Whenever a line in the material below includes "coffee", copy that line.

Data to use: Begin

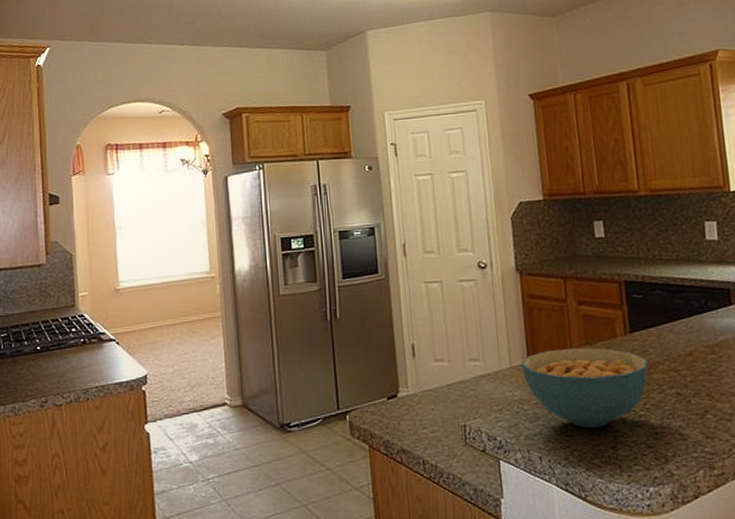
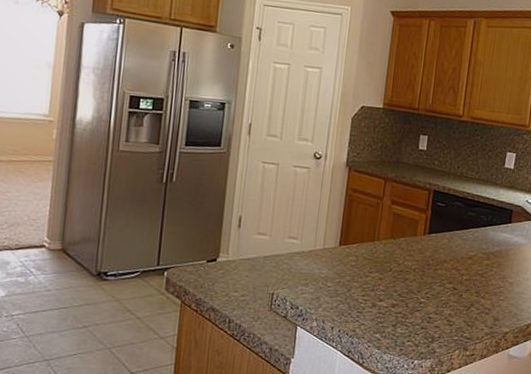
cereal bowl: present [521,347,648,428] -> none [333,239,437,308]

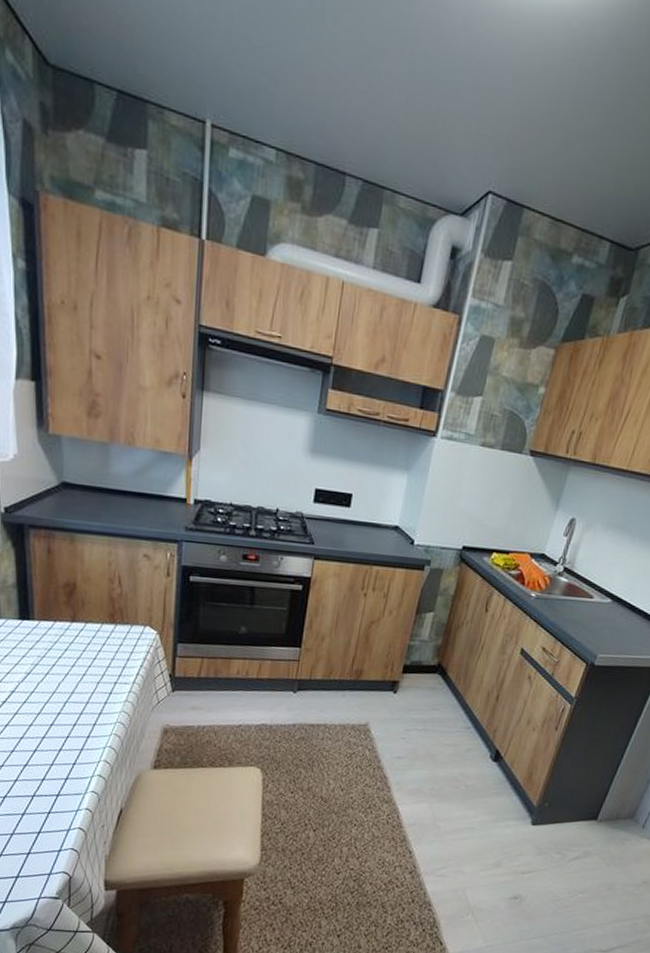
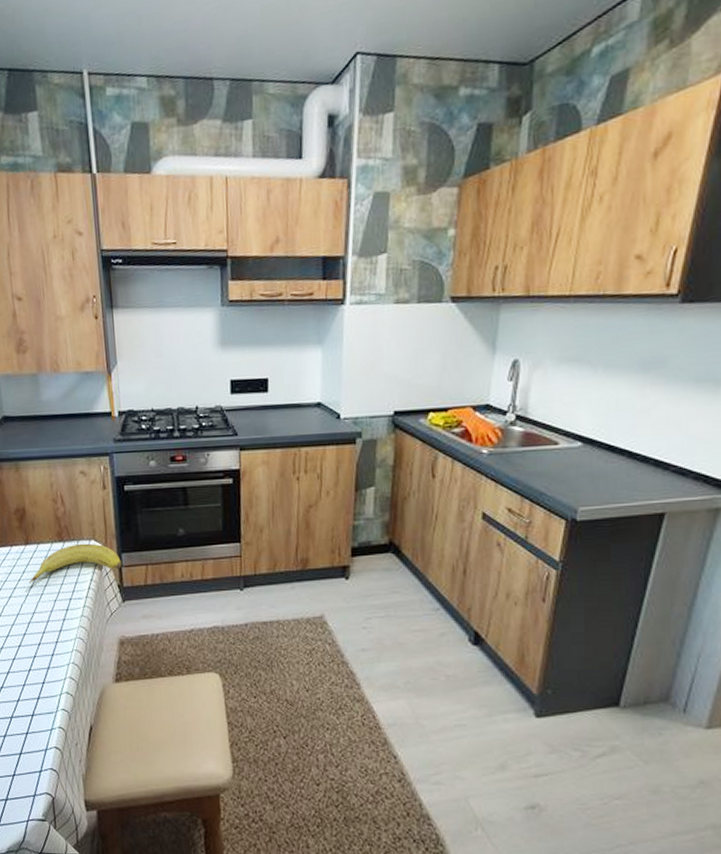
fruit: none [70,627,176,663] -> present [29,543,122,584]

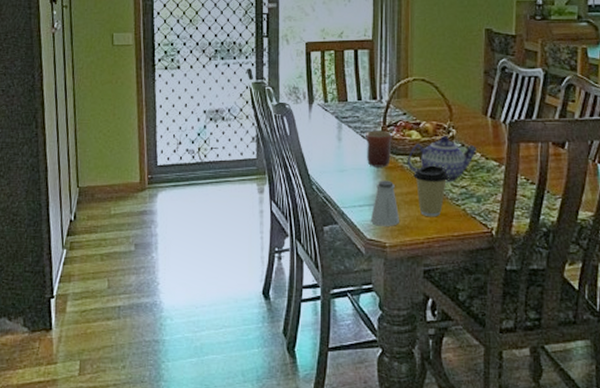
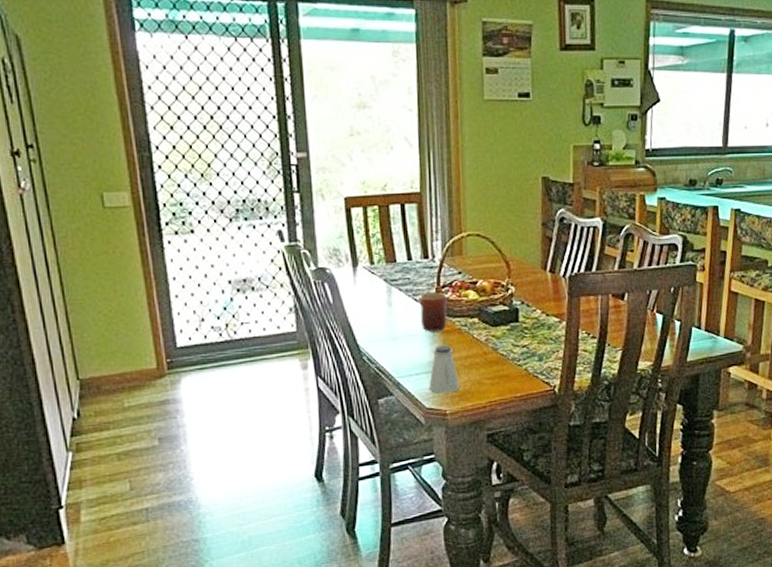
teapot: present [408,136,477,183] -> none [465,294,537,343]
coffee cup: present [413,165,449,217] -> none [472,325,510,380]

Data to use: End
Data to use: Begin

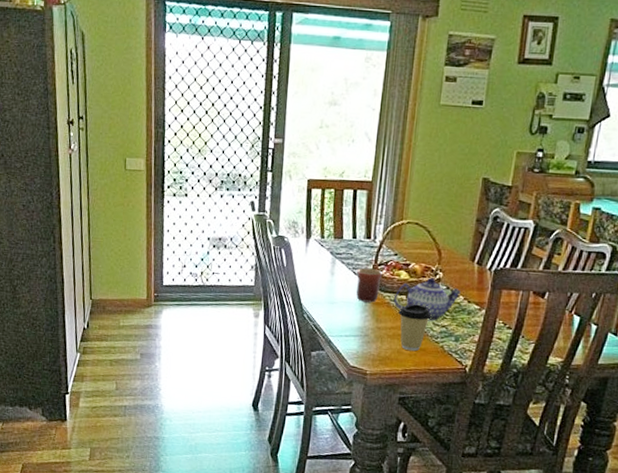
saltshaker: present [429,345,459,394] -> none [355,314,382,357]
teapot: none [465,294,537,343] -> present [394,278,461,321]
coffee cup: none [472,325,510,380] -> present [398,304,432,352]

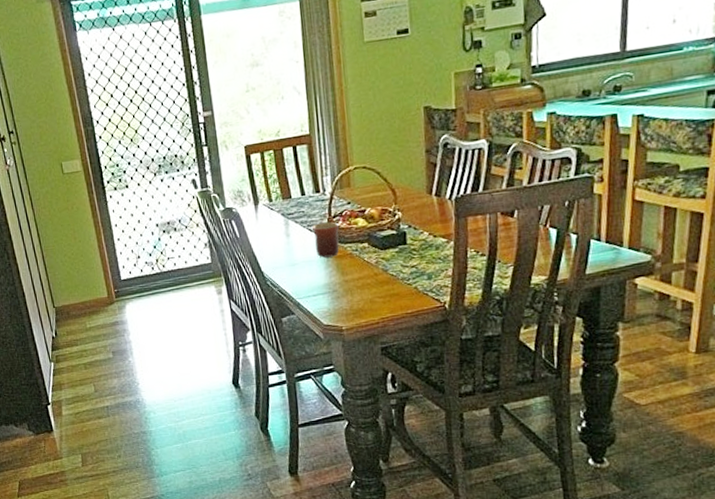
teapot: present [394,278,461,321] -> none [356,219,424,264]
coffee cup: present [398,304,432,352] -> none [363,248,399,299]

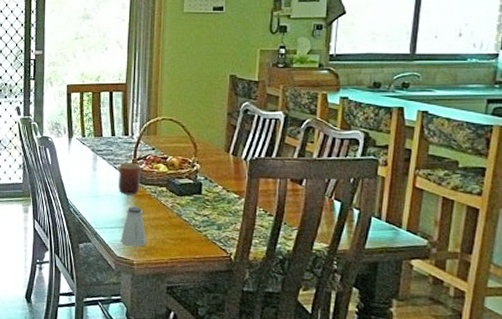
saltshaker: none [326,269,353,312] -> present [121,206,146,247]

Data to use: End

Result for this exercise>
coffee cup: present [413,165,449,217] -> none [472,325,510,380]
coffee cup: none [472,325,510,380] -> present [398,304,432,352]
coffee cup: present [398,304,432,352] -> none [363,248,399,299]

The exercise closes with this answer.